__Exercise requirements__: The data should be printed again, exactly.

[Items from a dataset]
◆ ◆ ◆ ◆ ◆ ◆ ◆
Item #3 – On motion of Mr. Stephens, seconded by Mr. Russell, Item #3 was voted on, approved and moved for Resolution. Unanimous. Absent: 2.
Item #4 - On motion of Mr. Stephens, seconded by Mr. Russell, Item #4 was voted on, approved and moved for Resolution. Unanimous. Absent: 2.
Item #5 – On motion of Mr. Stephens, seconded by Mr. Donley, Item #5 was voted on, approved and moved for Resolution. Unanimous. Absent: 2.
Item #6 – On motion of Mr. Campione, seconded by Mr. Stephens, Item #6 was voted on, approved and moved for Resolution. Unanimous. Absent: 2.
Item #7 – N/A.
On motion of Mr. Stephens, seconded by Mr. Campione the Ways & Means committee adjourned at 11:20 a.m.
◆ ◆ ◆ ◆ ◆ ◆ ◆
__Output for this task__:
Item #3 – On motion of Mr. Stephens, seconded by Mr. Russell, Item #3 was voted on, approved and moved for Resolution. Unanimous. Absent: 2.
Item #4 - On motion of Mr. Stephens, seconded by Mr. Russell, Item #4 was voted on, approved and moved for Resolution. Unanimous. Absent: 2.
Item #5 – On motion of Mr. Stephens, seconded by Mr. Donley, Item #5 was voted on, approved and moved for Resolution. Unanimous. Absent: 2.
Item #6 – On motion of Mr. Campione, seconded by Mr. Stephens, Item #6 was voted on, approved and moved for Resolution. Unanimous. Absent: 2.
Item #7 – N/A.
On motion of Mr. Stephens, seconded by Mr. Campione the Ways & Means committee adjourned at 11:20 a.m.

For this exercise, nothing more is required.